## Transcribed page contents
※ ※ ※

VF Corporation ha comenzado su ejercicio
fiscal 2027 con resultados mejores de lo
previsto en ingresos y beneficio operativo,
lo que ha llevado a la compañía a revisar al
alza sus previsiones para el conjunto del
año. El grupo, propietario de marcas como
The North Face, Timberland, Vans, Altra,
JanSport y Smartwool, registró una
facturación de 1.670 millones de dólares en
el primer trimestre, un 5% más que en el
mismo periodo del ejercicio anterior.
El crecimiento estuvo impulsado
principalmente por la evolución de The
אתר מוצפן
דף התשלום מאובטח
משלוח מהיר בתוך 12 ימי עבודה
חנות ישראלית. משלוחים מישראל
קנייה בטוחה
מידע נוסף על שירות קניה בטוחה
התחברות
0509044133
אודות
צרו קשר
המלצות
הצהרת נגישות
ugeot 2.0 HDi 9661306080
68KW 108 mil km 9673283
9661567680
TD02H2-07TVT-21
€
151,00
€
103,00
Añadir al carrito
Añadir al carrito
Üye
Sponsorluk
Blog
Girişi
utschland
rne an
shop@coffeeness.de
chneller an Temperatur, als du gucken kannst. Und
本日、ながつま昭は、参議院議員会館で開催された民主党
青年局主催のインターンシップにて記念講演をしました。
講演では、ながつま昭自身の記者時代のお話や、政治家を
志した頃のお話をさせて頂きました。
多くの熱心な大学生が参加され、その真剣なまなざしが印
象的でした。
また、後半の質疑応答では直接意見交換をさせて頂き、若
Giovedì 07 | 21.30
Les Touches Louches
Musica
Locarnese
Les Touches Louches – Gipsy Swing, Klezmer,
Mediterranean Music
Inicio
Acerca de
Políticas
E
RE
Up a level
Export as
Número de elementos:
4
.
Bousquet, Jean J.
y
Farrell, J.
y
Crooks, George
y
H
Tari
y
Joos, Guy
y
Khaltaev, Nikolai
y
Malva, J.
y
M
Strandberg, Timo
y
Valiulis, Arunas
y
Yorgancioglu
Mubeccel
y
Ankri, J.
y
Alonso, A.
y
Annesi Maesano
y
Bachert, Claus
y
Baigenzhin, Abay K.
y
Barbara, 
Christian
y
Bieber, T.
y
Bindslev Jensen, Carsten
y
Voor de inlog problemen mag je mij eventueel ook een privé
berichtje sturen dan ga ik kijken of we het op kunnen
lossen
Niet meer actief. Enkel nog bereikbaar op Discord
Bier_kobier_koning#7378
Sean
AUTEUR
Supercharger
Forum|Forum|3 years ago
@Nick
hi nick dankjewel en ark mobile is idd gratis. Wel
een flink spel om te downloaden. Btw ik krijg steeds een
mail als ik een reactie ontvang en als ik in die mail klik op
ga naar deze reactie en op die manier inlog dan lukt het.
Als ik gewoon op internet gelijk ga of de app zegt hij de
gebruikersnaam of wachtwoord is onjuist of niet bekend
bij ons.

※ ※ ※

## ABOUT THIS TASK
Please restate the data word for word, every record included.

## WRITTEN ANSWER
VF Corporation ha comenzado su ejercicio
fiscal 2027 con resultados mejores de lo
previsto en ingresos y beneficio operativo,
lo que ha llevado a la compañía a revisar al
alza sus previsiones para el conjunto del
año. El grupo, propietario de marcas como
The North Face, Timberland, Vans, Altra,
JanSport y Smartwool, registró una
facturación de 1.670 millones de dólares en
el primer trimestre, un 5% más que en el
mismo periodo del ejercicio anterior.
El crecimiento estuvo impulsado
principalmente por la evolución de The
אתר מוצפן
דף התשלום מאובטח
משלוח מהיר בתוך 12 ימי עבודה
חנות ישראלית. משלוחים מישראל
קנייה בטוחה
מידע נוסף על שירות קניה בטוחה
התחברות
0509044133
אודות
צרו קשר
המלצות
הצהרת נגישות
ugeot 2.0 HDi 9661306080
68KW 108 mil km 9673283
9661567680
TD02H2-07TVT-21
€
151,00
€
103,00
Añadir al carrito
Añadir al carrito
Üye
Sponsorluk
Blog
Girişi
utschland
rne an
shop@coffeeness.de
chneller an Temperatur, als du gucken kannst. Und
本日、ながつま昭は、参議院議員会館で開催された民主党
青年局主催のインターンシップにて記念講演をしました。
講演では、ながつま昭自身の記者時代のお話や、政治家を
志した頃のお話をさせて頂きました。
多くの熱心な大学生が参加され、その真剣なまなざしが印
象的でした。
また、後半の質疑応答では直接意見交換をさせて頂き、若
Giovedì 07 | 21.30
Les Touches Louches
Musica
Locarnese
Les Touches Louches – Gipsy Swing, Klezmer,
Mediterranean Music
Inicio
Acerca de
Políticas
E
RE
Up a level
Export as
Número de elementos:
4
.
Bousquet, Jean J.
y
Farrell, J.
y
Crooks, George
y
H
Tari
y
Joos, Guy
y
Khaltaev, Nikolai
y
Malva, J.
y
M
Strandberg, Timo
y
Valiulis, Arunas
y
Yorgancioglu
Mubeccel
y
Ankri, J.
y
Alonso, A.
y
Annesi Maesano
y
Bachert, Claus
y
Baigenzhin, Abay K.
y
Barbara, 
Christian
y
Bieber, T.
y
Bindslev Jensen, Carsten
y
Voor de inlog problemen mag je mij eventueel ook een privé
berichtje sturen dan ga ik kijken of we het op kunnen
lossen
Niet meer actief. Enkel nog bereikbaar op Discord
Bier_kobier_koning#7378
Sean
AUTEUR
Supercharger
Forum|Forum|3 years ago
@Nick
hi nick dankjewel en ark mobile is idd gratis. Wel
een flink spel om te downloaden. Btw ik krijg steeds een
mail als ik een reactie ontvang en als ik in die mail klik op
ga naar deze reactie en op die manier inlog dan lukt het.
Als ik gewoon op internet gelijk ga of de app zegt hij de
gebruikersnaam of wachtwoord is onjuist of niet bekend
bij ons.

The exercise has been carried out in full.